Segment Open
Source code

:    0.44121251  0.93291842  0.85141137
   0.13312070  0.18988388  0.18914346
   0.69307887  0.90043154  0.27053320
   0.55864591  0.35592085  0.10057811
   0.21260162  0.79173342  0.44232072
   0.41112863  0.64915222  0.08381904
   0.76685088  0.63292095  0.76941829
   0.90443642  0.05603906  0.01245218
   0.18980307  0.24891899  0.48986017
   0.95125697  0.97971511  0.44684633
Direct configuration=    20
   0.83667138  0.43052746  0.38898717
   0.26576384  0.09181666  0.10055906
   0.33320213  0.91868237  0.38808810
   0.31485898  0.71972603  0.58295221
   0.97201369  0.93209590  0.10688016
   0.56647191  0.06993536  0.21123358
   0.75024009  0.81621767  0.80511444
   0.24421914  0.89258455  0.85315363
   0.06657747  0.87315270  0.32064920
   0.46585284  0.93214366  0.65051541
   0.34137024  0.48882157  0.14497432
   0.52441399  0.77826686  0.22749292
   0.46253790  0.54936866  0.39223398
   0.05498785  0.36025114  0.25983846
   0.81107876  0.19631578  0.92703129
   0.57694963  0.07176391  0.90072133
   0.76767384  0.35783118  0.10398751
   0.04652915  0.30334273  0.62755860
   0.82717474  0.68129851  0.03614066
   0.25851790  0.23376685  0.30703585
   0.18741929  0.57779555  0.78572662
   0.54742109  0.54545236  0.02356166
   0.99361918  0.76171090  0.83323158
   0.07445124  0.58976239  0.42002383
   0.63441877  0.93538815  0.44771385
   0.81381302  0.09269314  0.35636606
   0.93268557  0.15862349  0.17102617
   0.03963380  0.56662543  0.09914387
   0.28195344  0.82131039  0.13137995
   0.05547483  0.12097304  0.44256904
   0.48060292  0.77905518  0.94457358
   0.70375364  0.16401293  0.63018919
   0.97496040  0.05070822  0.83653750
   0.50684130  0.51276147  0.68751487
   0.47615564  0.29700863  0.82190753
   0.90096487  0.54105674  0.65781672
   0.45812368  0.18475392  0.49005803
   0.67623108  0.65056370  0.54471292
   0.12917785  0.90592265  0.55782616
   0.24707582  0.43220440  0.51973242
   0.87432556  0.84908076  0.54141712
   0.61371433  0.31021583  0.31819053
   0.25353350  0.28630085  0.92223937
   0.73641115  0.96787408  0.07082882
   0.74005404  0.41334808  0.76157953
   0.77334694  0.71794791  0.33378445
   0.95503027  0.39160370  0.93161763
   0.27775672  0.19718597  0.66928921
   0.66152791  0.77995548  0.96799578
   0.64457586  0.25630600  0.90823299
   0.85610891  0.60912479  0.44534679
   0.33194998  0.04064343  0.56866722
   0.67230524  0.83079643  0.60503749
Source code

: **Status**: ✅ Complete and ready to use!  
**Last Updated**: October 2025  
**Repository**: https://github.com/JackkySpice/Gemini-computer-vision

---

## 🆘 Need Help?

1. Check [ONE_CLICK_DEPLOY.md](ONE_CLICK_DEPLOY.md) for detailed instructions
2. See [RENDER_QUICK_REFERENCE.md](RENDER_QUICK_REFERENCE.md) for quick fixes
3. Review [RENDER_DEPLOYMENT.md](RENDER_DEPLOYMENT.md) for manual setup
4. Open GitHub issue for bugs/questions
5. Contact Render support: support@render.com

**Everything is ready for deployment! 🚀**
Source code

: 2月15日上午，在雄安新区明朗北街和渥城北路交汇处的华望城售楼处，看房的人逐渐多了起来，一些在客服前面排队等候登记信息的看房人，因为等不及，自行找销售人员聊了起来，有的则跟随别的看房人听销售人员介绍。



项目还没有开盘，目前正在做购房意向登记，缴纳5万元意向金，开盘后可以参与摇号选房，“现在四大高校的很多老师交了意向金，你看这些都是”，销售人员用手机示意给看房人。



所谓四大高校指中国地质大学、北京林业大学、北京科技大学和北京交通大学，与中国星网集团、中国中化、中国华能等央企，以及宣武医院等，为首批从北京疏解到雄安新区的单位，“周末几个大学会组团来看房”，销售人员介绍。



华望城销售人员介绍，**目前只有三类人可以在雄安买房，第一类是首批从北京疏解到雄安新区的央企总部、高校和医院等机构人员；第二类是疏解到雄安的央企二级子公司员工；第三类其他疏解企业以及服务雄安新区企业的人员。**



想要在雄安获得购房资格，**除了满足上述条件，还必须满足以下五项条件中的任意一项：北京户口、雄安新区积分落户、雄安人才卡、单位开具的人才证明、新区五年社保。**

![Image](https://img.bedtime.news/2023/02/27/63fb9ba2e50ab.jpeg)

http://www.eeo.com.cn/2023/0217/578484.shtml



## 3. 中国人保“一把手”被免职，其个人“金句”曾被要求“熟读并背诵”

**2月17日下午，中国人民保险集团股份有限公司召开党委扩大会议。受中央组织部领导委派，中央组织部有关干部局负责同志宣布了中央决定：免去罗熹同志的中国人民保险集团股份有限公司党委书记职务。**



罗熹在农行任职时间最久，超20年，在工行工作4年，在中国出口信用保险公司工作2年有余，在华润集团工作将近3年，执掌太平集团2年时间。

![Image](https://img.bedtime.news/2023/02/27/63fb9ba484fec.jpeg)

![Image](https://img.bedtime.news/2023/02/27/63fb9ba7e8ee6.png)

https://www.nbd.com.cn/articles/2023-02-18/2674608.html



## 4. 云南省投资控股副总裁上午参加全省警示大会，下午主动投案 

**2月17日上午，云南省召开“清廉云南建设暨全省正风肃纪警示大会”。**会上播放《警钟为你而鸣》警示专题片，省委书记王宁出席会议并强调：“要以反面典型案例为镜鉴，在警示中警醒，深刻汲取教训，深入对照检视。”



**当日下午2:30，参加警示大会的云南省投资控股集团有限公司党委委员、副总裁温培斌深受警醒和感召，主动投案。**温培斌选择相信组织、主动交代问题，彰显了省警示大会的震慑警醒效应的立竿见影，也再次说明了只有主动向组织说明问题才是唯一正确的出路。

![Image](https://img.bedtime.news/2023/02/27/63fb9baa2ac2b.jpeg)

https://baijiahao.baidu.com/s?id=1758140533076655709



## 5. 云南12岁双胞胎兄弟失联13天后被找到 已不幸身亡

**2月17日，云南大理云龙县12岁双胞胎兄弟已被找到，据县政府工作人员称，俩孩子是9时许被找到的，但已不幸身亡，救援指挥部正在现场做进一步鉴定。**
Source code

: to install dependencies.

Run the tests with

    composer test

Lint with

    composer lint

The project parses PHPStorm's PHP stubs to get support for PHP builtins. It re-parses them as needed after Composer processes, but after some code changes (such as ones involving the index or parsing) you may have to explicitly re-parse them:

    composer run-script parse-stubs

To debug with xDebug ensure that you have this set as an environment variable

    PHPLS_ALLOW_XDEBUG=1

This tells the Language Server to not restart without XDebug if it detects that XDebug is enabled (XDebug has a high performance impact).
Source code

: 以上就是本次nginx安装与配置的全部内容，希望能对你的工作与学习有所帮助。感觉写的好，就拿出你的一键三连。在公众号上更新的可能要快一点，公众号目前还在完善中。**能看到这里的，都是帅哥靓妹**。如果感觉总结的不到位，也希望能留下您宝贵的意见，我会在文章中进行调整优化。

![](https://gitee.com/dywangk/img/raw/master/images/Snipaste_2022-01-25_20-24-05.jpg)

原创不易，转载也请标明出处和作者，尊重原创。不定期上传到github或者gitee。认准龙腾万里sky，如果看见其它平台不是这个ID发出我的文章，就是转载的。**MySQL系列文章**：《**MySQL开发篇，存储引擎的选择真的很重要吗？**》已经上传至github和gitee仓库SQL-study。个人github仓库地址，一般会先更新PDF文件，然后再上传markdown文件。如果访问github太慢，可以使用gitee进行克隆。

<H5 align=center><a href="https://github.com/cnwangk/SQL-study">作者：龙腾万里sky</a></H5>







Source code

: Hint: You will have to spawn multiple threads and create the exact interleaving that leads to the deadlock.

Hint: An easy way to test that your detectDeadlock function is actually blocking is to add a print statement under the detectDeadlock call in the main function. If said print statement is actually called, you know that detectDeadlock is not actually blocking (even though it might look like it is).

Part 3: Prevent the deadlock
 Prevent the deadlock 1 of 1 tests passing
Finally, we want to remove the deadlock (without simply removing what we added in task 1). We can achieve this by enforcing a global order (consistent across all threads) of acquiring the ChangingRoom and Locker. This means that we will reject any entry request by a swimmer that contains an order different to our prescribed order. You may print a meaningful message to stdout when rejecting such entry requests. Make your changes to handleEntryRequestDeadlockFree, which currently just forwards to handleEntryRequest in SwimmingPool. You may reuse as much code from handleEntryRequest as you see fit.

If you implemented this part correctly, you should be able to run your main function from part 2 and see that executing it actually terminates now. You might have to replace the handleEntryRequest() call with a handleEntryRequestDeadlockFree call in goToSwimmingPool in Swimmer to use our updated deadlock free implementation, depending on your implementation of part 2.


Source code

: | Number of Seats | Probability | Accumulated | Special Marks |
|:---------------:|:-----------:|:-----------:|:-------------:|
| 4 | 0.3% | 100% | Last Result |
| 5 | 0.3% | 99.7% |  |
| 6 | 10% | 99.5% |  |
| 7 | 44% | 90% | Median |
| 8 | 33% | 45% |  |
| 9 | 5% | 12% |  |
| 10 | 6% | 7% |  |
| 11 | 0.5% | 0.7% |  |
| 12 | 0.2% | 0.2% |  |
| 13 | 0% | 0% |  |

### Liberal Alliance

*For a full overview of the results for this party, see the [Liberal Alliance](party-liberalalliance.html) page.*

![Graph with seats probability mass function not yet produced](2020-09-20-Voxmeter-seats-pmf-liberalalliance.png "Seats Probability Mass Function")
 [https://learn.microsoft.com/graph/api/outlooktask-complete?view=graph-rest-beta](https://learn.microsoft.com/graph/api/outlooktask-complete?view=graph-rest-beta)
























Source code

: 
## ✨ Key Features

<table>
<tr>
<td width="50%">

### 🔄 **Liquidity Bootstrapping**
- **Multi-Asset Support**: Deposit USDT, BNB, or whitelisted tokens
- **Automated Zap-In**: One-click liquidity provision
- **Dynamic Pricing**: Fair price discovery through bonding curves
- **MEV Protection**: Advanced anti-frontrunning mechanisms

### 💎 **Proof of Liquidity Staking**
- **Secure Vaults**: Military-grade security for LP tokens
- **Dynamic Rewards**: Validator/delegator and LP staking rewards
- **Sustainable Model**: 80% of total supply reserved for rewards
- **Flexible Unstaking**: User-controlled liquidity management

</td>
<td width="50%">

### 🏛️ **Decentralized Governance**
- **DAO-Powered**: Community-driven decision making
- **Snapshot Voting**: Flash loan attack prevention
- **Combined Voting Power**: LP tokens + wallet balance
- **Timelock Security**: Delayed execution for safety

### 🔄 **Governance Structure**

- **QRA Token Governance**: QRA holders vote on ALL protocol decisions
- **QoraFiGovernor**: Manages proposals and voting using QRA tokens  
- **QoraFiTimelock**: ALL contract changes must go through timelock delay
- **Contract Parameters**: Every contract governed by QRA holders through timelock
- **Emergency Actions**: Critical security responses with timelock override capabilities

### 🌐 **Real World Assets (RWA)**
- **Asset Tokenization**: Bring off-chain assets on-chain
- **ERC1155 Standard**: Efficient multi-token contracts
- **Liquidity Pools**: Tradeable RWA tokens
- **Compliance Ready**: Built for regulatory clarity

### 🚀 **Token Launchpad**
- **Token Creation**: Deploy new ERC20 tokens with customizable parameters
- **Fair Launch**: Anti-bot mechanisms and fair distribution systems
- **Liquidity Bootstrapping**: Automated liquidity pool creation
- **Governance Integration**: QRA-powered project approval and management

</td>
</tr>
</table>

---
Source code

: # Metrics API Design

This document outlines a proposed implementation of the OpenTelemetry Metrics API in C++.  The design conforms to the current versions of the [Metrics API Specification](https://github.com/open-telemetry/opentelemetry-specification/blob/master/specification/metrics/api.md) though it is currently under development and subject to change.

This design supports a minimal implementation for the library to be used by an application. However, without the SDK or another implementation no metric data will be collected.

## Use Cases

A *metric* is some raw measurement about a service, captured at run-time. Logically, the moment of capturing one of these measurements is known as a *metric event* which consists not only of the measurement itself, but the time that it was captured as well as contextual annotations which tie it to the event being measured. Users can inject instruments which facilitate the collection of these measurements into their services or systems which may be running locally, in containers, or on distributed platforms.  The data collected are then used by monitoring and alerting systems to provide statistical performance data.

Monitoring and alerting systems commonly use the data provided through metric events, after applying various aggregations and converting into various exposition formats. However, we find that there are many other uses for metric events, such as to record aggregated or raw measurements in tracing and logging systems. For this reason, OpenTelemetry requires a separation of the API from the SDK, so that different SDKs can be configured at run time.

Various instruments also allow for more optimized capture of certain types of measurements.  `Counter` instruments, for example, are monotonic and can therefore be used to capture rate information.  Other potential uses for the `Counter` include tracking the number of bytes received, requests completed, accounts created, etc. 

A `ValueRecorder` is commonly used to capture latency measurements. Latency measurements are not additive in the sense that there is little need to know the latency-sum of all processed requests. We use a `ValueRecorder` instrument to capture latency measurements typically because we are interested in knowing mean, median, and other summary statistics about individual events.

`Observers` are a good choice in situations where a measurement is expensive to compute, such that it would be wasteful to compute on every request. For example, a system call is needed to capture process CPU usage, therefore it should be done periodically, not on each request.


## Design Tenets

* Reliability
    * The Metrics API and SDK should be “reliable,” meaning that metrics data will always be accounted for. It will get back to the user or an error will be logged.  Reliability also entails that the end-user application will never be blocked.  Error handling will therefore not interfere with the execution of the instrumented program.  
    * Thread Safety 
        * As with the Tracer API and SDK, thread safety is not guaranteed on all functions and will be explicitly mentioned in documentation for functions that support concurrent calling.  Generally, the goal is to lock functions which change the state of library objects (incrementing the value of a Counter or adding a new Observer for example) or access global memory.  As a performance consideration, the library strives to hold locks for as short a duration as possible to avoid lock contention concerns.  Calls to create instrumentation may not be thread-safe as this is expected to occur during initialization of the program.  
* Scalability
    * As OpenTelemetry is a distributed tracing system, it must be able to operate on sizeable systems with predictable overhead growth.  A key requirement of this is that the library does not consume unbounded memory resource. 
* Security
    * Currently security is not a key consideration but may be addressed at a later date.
Segment Closed
### TASK TO COMPLETE
Would you give the number of lines in this listing that include "Reliability"? Only the number, please.

### REPLY
2